South Bend, December 7, 1972
The Last Flight to the Moon
Today at 12:30 a.m. the rocket of Apollo 17 lifted off from Cape Kennedy in Florida. It streaked like a shining comet into the sky, turning the night into day. It was an overwhelming sight. This is the last flight to the moon of the Apollo Program.
December 19, 1972
On December 11 the lunar module “Challenger” landed safely in the Taurus-Littrow Valley. The astronauts Eugene Cernan and Harrison Schmitt moved across the terrain on the “lunar rover,” collecting soil and rock samples. Although the images of this lunar expedition sent back to earth would have been fascinating enough, the Christmas shoppers in the malls did not let themselves to be distracted. Moon landings have already become too much of a routine. The big enthusiasm about the first moon landing three years ago has given way to the sober realization that there is not much to be gained on the moon. While the public interest in lunar landings has been fading away, their rich scientific yield will occupy laboratories for years to come. With today’s perfect splashdown of Apollo 17 in the Pacific near Samoa, the series of lunar landings of the Apollo Program has been completed. No further lunar missions are planned by NASA for the foreseeable future.
Addendum
[The landing on the moon was the most significant exploratory enterprise of the 20th century. It flung the door to human spaceflights wide open. The possibility of establishing manned stations in space has become a tangible reality.]

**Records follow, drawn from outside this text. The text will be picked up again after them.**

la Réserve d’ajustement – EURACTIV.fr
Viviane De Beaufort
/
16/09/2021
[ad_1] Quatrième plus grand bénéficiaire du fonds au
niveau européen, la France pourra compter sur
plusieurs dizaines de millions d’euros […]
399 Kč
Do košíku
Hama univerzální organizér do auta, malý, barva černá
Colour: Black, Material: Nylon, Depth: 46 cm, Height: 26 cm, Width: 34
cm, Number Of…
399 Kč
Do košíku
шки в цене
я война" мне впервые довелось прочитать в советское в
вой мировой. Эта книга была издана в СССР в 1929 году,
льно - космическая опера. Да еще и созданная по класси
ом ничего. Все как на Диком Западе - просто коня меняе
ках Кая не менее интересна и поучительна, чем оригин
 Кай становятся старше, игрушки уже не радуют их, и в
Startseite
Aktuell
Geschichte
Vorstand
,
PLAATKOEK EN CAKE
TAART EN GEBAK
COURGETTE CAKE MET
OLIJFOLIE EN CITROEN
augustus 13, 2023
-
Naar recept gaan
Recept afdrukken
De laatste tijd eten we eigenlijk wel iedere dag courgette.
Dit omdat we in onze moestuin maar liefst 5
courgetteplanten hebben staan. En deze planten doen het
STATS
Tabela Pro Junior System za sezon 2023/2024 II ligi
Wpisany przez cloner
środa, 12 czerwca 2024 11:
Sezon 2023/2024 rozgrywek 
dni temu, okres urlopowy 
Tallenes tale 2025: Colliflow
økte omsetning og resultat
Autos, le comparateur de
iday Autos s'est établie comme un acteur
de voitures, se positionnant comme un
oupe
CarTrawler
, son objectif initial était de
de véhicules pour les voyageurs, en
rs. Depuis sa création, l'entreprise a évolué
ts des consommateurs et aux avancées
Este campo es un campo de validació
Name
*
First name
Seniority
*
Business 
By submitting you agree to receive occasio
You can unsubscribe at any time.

South Bend, December 21, 1972
The Grundvertrag
By today’s signing of the Grundvertrag or Grundlagenvertrag (Basic Treaty between the BRD and the DDR, recognizing each other as sovereign states) in East Berlin, the German question was brought to a temporary solution. The long expected recognition of the DDR or East Germany as a sovereign state, according to international law, has thereby been accomplished. While the world at large tacitly accepts the existence of two German states in Central Europe as a given fact, it remains to be seen how the Germans themselves will be able to cope with the situation. Can the BRD as a free, democratic society and the DDR as a totalitarian, Marxist-Leninist state exist side by side in the long run?
Note
[After the vote in the Bundestag on June 21, 1973, the Grundvertrag or Grundlagenvertrag came into effect. With this Treaty the BRD and the DDR were bound to recognize each other as sovereign states and to observe the inviolability of their borders. But the Grundlagenvertrag did not exclude reunification. The Treaty opened the way for both German states to join the United Nations. In September 1973, the BRD and the DDR were admitted as members to the United Nations.]